On examination he had burns over the lateral aspect of his left foot and the medial aspect of his right foot, totalling 1% of his body surface area. Half of this area consisted of full thickness burns (Figure 2). In view of the difficulty of securing a graft and the small area of burns it was decided to treat it conservatively with dressings. The patient is currently under review.

Figure 2.

Figure 2

Case 2 had burns over the lateral aspect of the left foot and the medial aspect of the right foot.

DISCUSSION

The key variables in thermal damage to tissues are the temperature of the source and the contact time. Feldman et al have calculated the immersion time required to sustain full thickness burns in children.1 A temperature of 120°C can produce full thickness skin damage in 10 minutes. Hot water bottles are used by many people in winter and are generally considered safe, but they can produce severe thermal damage with prolonged contact, as exemplified by the above cases.

There are several other similar cases reported in literature. Thng et al reported on five patients with similar burns to their feet.2 Ovesen et al reported on two diabetic patients with deep burns to their feet resulting from foot spas,3 and Balakrishnan et al reported two similar cases following therapeutic foot baths.4 Burn injuries in diabetic patients are generally associated with a worse outcome;5 they are prone to wound infections, graft failures and prolonged wound healing.

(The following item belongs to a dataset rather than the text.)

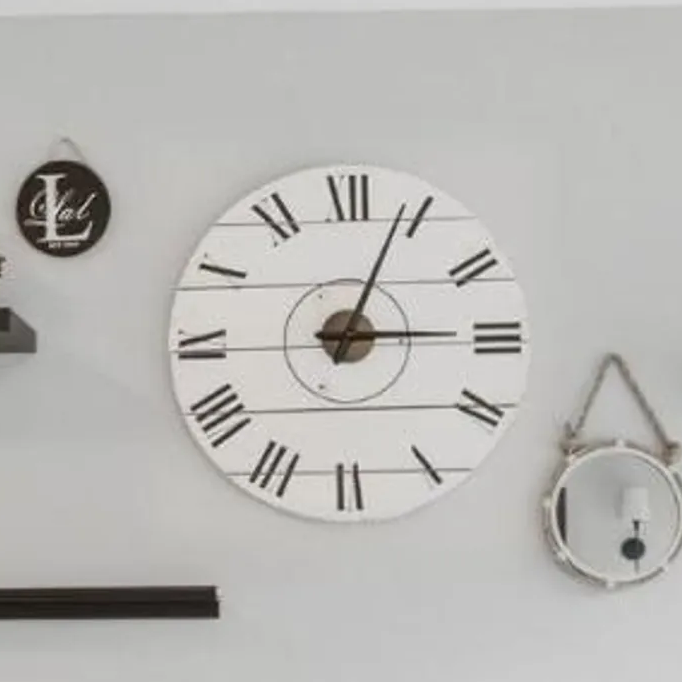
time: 3:03
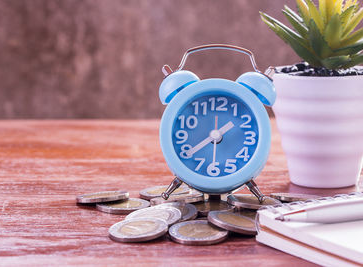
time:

The key to understanding problems of this kind is the concept of ‘patient judgement’, which results from the complex interaction of a variety of individual variables.6 In this instance the patients presumed that hot water bottles were safe and were ignorant of the fact that prolonged contact can produce burns even at a low temperature. This underscores the need for better patient education. Prevention being better than cure, doctors treating diabetic patients need to be aware of this problem and should take steps to educate patients about it.

Consent

Consent was obtained from both patients in this report.